Several times during the afternoon they came across Eliza and Amanda and their escorts-who did not look like bad boys at all. But only once did the girls try to shove to the front.

It was when Teddy and Paul had taken Billie and Connie over to the ice cream booth for refreshments, the other boys and girls having wandered off somewhere by themselves.

Billie was standing up near the counter when Eliza Dilks deliberately elbowed her way in ahead of her.

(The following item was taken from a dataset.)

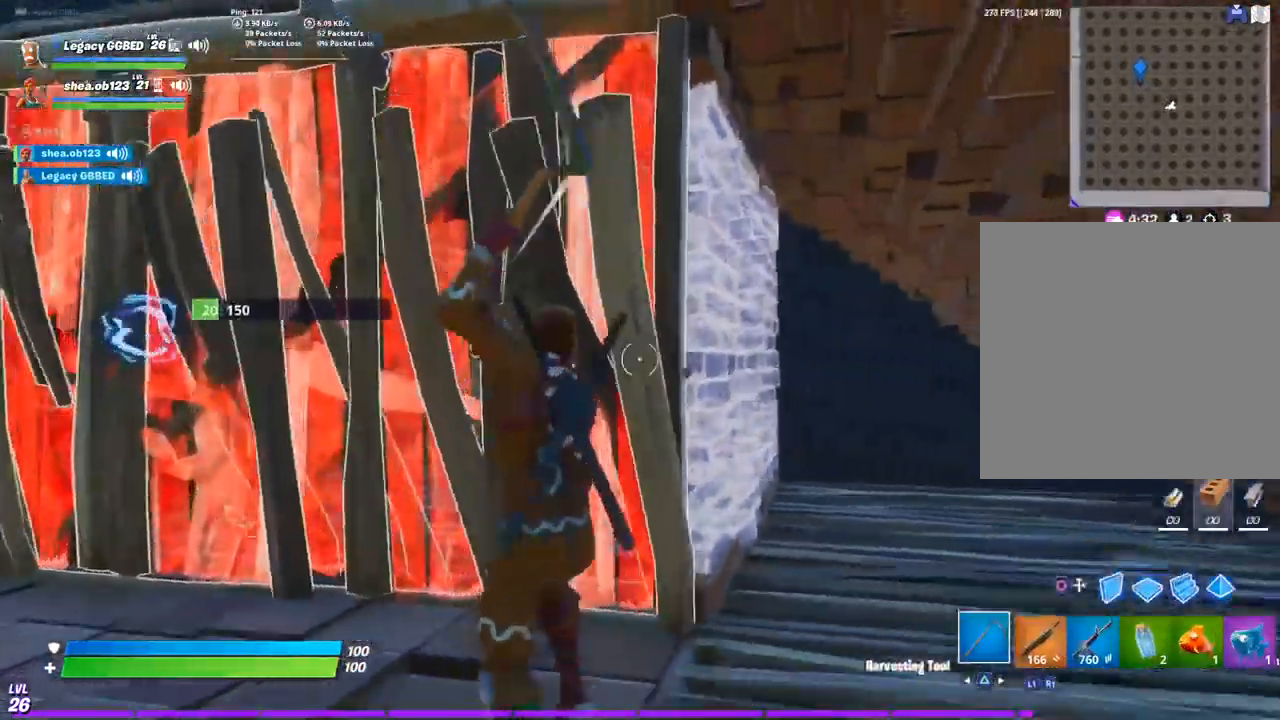
{"buttons": ["CROSS", "R2"], "left_stick": "down-left", "right_stick": "right", "events": [[100, "left_stick", "left"], [150, "left_stick", "down-left"], [267, "CIRCLE", "down"], [300, "R2", "up"], [367, "CIRCLE", "up"], [433, "CROSS", "down"], [467, "R2", "down"]]}
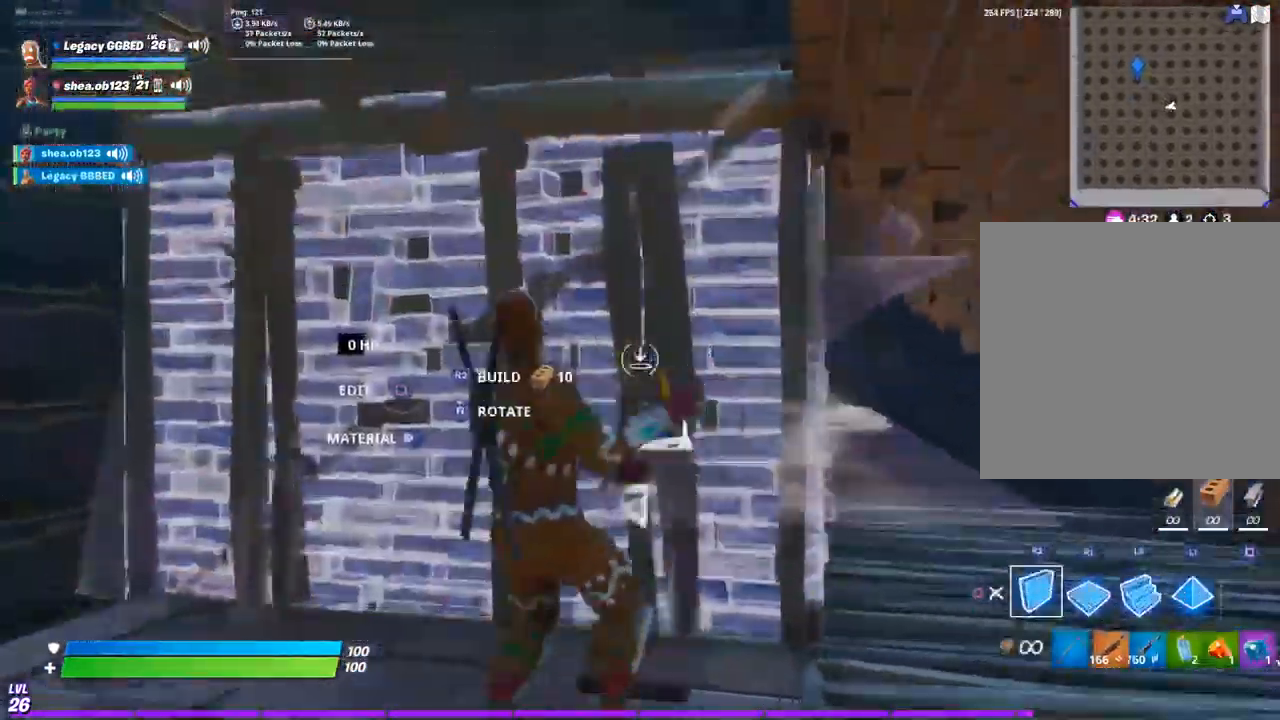
{"buttons": [], "left_stick": "up", "right_stick": "center", "events": [[50, "CROSS", "up"], [117, "left_stick", "left"], [133, "right_stick", "center"], [283, "R2", "up"], [333, "TRIANGLE", "down"], [417, "R1", "down"], [483, "R1", "up"], [483, "TRIANGLE", "up"], [500, "left_stick", "up"]]}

Billie began to feel herself getting angry, but before she could say anything, Teddy spoke over her shoulder.

“Please serve us next,” he said to the pleasant-faced matron who had charge of this part of the refreshments. “Some of these others just came in and belong at the end of the line.”

“Yes, I noticed you were here first,” the woman answered, and handed Billie her ice cream over Eliza’s head while Eliza, with a glance at Billie that should have killed her on the spot, turned sullenly and walked away.

“Teddy, you’re a wonder,” murmured Billie under her breath. “I couldn’t have done it like that myself.”

After this encounter Billie and her party wandered over to the dancing pavilion on the outside of which they met Laura and Vi and their escorts for the afternoon.

“Isn’t this the dandiest band in the world?” sighed Billie in supreme content. “Such music would make-would make even Amanda Peabody dance well.”

“Oh, come, Billie, that’s too much!” laughed Teddy, swinging her on to the floor and giving her what she called a heavenly dance.

And indeed what could have been better fun than this dance on a smooth floor so large that it did not seem crowded, to the best of music, with a partner who was a perfect dancer, and-though Billie did not say this to herself-by a girl who was herself as light and graceful a dancer as was on the floor?

All things must end, even the most perfect day in a lifetime, as Vi called it, and finally the girls had been tucked into the carryall and were once more back at Three Towers Hall, ready, with a new day, to take up the routine of school life once more.